_What the task asks_
Among the entries below, which lines include the string "RUseminars"? Show each one.

_Available data_

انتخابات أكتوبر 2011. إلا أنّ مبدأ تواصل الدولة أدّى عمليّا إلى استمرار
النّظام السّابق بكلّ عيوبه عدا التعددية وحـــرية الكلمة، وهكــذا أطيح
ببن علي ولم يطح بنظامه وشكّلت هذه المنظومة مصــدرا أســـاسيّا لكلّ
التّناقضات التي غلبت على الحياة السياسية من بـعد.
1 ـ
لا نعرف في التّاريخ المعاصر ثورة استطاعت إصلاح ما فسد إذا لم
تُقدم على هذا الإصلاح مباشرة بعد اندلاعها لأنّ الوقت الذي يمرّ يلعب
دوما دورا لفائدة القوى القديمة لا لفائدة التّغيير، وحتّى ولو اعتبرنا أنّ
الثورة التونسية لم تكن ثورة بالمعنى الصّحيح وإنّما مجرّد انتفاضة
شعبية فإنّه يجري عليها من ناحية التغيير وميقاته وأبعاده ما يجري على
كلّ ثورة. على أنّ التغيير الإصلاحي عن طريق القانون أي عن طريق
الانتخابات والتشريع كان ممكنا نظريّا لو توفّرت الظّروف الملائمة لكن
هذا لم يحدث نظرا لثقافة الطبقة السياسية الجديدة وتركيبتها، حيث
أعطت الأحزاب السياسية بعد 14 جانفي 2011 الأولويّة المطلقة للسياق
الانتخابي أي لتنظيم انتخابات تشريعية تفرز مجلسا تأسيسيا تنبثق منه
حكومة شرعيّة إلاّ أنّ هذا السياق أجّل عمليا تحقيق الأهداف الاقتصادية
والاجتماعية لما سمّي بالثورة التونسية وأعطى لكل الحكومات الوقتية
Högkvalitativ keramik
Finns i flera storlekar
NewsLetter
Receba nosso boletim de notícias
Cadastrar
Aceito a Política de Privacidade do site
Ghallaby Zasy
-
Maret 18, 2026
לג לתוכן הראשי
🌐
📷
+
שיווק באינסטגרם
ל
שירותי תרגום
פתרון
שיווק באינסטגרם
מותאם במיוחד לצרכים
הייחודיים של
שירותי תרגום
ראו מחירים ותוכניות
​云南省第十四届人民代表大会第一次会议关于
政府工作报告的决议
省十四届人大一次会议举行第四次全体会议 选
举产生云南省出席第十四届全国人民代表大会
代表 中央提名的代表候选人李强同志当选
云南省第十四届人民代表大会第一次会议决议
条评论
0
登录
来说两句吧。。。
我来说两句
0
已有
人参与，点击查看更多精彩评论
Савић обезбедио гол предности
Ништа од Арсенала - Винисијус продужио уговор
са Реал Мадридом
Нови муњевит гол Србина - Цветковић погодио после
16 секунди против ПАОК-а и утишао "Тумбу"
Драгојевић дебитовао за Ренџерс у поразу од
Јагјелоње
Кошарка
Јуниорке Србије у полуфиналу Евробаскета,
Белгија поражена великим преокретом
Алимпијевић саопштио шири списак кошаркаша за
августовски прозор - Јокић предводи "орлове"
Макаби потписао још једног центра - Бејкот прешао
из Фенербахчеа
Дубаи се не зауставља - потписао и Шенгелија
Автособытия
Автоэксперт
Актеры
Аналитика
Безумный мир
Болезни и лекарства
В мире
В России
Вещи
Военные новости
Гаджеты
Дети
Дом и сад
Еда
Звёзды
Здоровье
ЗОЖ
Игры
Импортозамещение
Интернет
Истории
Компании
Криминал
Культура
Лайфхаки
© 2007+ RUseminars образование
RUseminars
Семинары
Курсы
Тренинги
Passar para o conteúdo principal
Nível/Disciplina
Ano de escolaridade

_Response area_
© 2007+ RUseminars образование
RUseminars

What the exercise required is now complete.